Saturday, March 25, 2006

 

Why I Don't Like Carville and Begala

They're ugly and they lie. They lie like other people sleep--every day and for long periods. I remember hearing the normal fare from Carville, when he was being bested by Laura Ingraham on the Today show earlier this week (despite the David Gregory tag team). He said, at about 3:17 into the Expose the Left clip, three statements of questionable truthfulness in a very short period. First he said former Prime Minister Iyad Allawi was "on the ground" in Iraq when in fact Allawi left Iraq shortly after he was nearly killed by a crowd at a mosque in Baghdad, and then voted out in December, 2005. Carville would not let facts stand in the way of his opinion and would not be corrected by Laura Ingraham, who knew better. Then Carville repeated something from the widely questioned poll by James Zogby. But he saved the best for last, Carville said: "...Martin Van Creveld, who is the foremost military historian in the world, says this is the most foolish military operation since Caesar Augustus, in 9 BC, invaded Germany. I assume he knows what he's talking about." Assume what you want, James, but that doesn't make it true.
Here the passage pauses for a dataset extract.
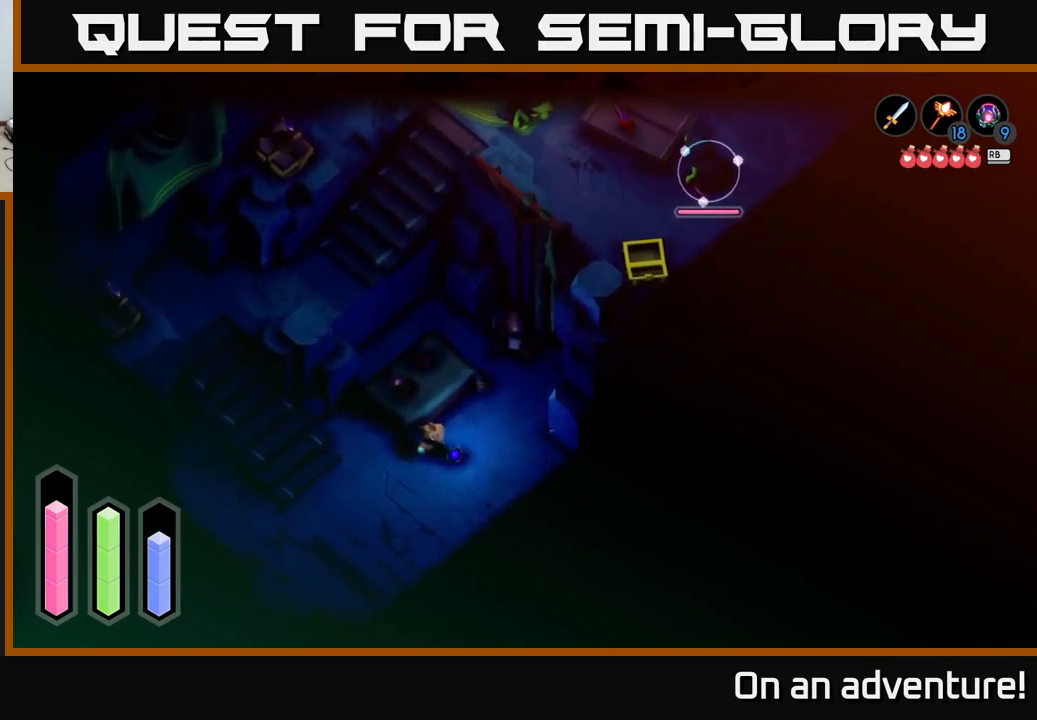
{"buttons": ["L2"], "left_stick": "center", "right_stick": "center", "events": [[33, "B", "down"], [150, "B", "up"]]}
Begala, it turns out, said about the same thing about the obscure professor Martin Van Creveld, whom he called "one of the most esteemed military historians in the world." I guess we should be thankful for the qualifier "one of" But I still ask, What? I read military history all the time, and I've never heard of this guy.
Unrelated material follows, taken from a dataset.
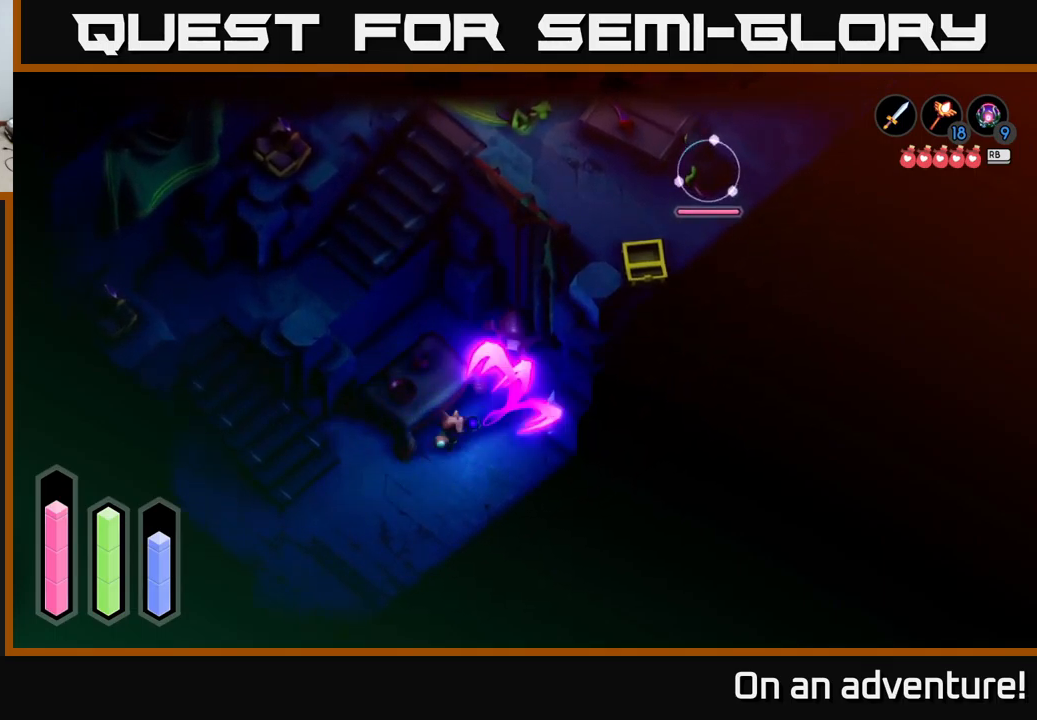
{"buttons": ["L2"], "left_stick": "center", "right_stick": "center", "events": []}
Here is a partial list of Van Creveld's World eteemed work. World's foremost military historian my ass.

And don't get me started on the non-foolish nature of the fighting in Germany by Roman troops in 9 BC, the Teutobergwald massacre notwithstanding, because comparing Teutobergwald to the Coalition's incredible success in Iraq would of course reveal that you are one of the World's dumbest military historians as well as one of the least known. Besides, it was Varus who lost the legions, not Augustus.

Comments:
well, according to wiki:
"van Creveld has lectured or taught at virtually every strategic institute, military or civilian, in the Western world, including the U.S. Naval War College, most recently in December, 1999 and January, 2000. Some people consider his 1991 book, The Transformation of War, among the most important treatises on military theory ever written."

Of course I've never heard of him either, but it seems he's not "obscure". A flake, apparently, but not obscure!
But why waste keystrokes on the likes of Carville and Limbaugh, who seek to earn a living by sensationalizing around a political dogma.